Henry Lippitt House I (1856), 200 Hope St. (realtor.com)
While some people in Providence are upset that the owner of a big house at 200 Hope Street, by Russell Warren, across from the Wheeler School, is to be broken up into apartments, and with no intent to alter the exterior, two projects of more concern, I think, may be passing under the radar.
First is the digging up of a front lawn at 43 Benefit St., which is the Joseph Jenckes House, completed in 1773 or ’74. A friend called up to warn me about it last week. I drove by and sure enough, the digging was clearly more intense than a (pre-seasonal) resodding of grass. Today I got the meeting agenda for the Providence Historic District Commission, and there, Item 3, was “Case 14.018, 4 Jenckes Street, vacant lot (College Hill): The applicant is requesting the new construction of a single family residence with attached garage.” I’m not sure why the discrepancy between the two addresses. That is a rare and cherished extent of street-facing lawn whose demolition (a sort of reverse demo) will probably not sit well with many.
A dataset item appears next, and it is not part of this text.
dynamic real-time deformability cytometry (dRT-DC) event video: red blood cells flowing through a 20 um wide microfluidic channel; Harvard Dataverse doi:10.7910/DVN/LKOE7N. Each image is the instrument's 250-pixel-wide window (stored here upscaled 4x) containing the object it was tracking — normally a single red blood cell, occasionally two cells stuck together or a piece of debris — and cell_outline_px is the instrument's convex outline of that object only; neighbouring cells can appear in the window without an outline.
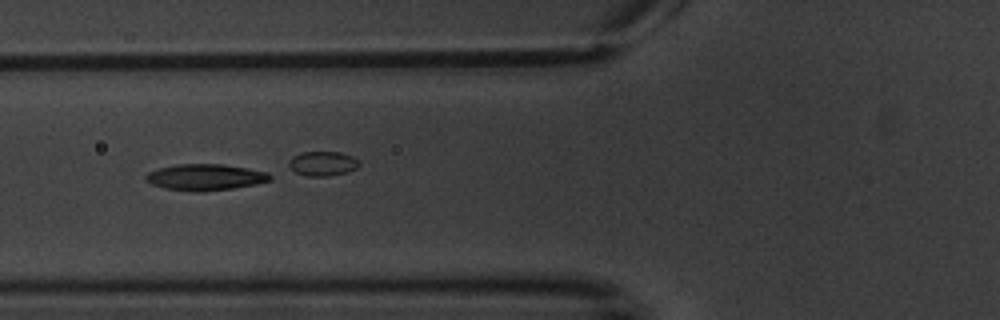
{"species": "common noctule bat (a hibernating species)", "species_latin": "Nyctalus noctula", "temperature_condition": "warm", "stored_images_in_passage": 7, "camera_frame_rate_fps": 3000, "um_per_image_px": 0.085, "animal": {"sex": "male", "body_mass_g": 20.1, "forearm_length_mm": 53.5}, "frame": {"image": 1, "passage_image": 6, "time_ms": 5.667, "image_size_px": [1000, 320], "cell_outline_px": [[272, 180], [256, 184], [232, 188], [204, 192], [196, 192], [164, 188], [152, 184], [144, 180], [144, 176], [148, 172], [160, 168], [176, 164], [220, 164], [248, 168], [268, 172], [272, 176]], "centroid_in_image_um": [17.45, 15.06], "position_along_channel_um": 108.4, "area_um2": 19.13}}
Pending some idea of what the owner – Frank Scotti, at least, on the sign in front – wants to build, my opinion is mixed, but mostly skeptical.
Then there is Item 2, Case 14.013, 586 Atwells Avenue, General Electric Base Plant, c. 1910. This, unlike some utilitarian structures whose demolition has raised concern around here in recent years, is an elegant old mill of exactly the sort, and in exactly the sort of location, that would be great for artist lofts (and not just artists, either). This seems to be exactly what the city wants to save. In fact, it is already a famous place: The architectural historian Henry-Russell Hitchcock (friend of Philip Johnson) wrote a book called Rhode Island Architecture in 1939 in which this mill was the second last in its collection of photographs. The caption reads: “Low, cleanly composed brick plant of the post-War type but not of the latest design.” Ironic phraseology for a photo shot in 1939, ja?